Pengadaan Tanah bagi Pembangunan Untuk Kepentingan Umum

Illustrasi pengadaan tanah (pic: kppip.go.id)


Pasal 123 UUCK menyatakan bahwa nilai ganti kerugian bersifat final dan mengikat, dengan didampingi tim penilai saat musyawarah


Pemerintah menerbitkan Peraturan Pemerintah (PP) Nomor 19 Tahun 2021 tentang Penyelenggaraan Pengadaan Tanah Bagi Pembangunan Untuk Kepentingan Umum.


PP yang merupakan peraturan turunan dari UU Nomor 11 Tahun 2020 tentang Cipta Kerja (UUCK) memuat 7 Bab dan 143 Pasal dan Penjelasan. 

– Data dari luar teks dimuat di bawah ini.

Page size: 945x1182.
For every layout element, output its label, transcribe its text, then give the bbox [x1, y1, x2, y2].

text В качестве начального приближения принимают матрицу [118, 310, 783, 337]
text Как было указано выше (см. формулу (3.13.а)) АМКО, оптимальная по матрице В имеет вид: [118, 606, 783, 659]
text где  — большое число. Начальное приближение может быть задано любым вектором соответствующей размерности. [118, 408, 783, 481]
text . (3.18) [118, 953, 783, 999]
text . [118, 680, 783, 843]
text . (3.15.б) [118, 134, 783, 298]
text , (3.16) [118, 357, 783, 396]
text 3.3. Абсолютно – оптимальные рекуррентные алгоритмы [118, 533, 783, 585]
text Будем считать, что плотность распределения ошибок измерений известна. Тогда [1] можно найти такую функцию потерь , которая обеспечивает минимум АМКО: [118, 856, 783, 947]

Pengadaan tanah berdasar UU Cipta Kerja


Menurut Direktur Bina Pengadaan dan Pencadangan Tanah Direktorat Jenderal (Ditjen) Pengadaan Tanah dan Pengembangan Pertanahan Nurhadi Putra, PP Nomor 19 Tahun 2021 ini mengenalkan pengaturan baru pengadaan tanah bagi pembangunan untuk kepentingan umum berdasarkan UUCK.


Pasal 123 UUCK dinyatakan bahwa nilai ganti kerugian bersifat final dan mengikat, dengan didampingi tim penilai saat musyawarah.


PP juga mengatur tentang penetapan lokasi (penlok), misal penlok untuk pengadaan tanah skala kecil ditetapkan oleh bupati/wali kota dan pelaksanaan pengadaan tanahnya dapat dilakukan dengan tahapan pengadaan tanah ataupun secara langsung.


Jangka waktu berlakunya penlok selama tiga tahun dan dapat diperpanjang tanpa memulai proses dari awal.



Tahap proses pengadaan tanah


Empat tahapan proses pengadaan tanah, yaitu: 


Perencanaan


Merupakan kewenangan instansi yang membutuhkan pengadaan tanah, karena itu dokumen perencanaan pengadaan tanah, baik skala kecil dan skala besar harus diperhatikan kesesuaian tata ruangnya.


Persiapan


Merupakan wewenang kepala daerah, yang sesuai PP Nomor 19 Tahun 2021 menekankan kesepakatan lokasi yang didapat melalui konsultasi publik dengan pihak yang berhak maupun pengelola barang serta pengguna barang, 


Dalam tahapan ini peran gubernur penting karena sangat menentukan lokasi mana yang akan ditetapkan untuk pengadaan tanah bagi kepentingan umum, dengan demikian tidak ada masyarakat yang menolak karena kesepakatan sudah dicapai melalui konsultasi publik.


Penyerahan hasil dan pelaksanaan


Dalam tahap ini merupakan tugas pokok dari Kementerian ATR/BPN,bdengan nilai ganti kerugian layak dan adil. 


Obyek penilaian kerugian fisik berupa tanah, ruang atas tanah dan ruang bawah tanah, bangunan, tanaman, serta benda yang berkaitan dengan tanah, yang dinilai berdasarkan harga pasar.


Sedangkan kerugian non-fisik meliputi kehilangan pekerjaan, bisnis/alih profesi, kerugian emosional (solatolium), dan kerugian karena sisa tanah dan fisik lainnya. 


Hal lain yaitu beban masa tunggu, yaitu jarak masa tunggu antara penlok dengan syarat pembayaran ganti kerugian, yang mengharuskan nilai ganti kerugian tidak lebih rendah dari nilai properti.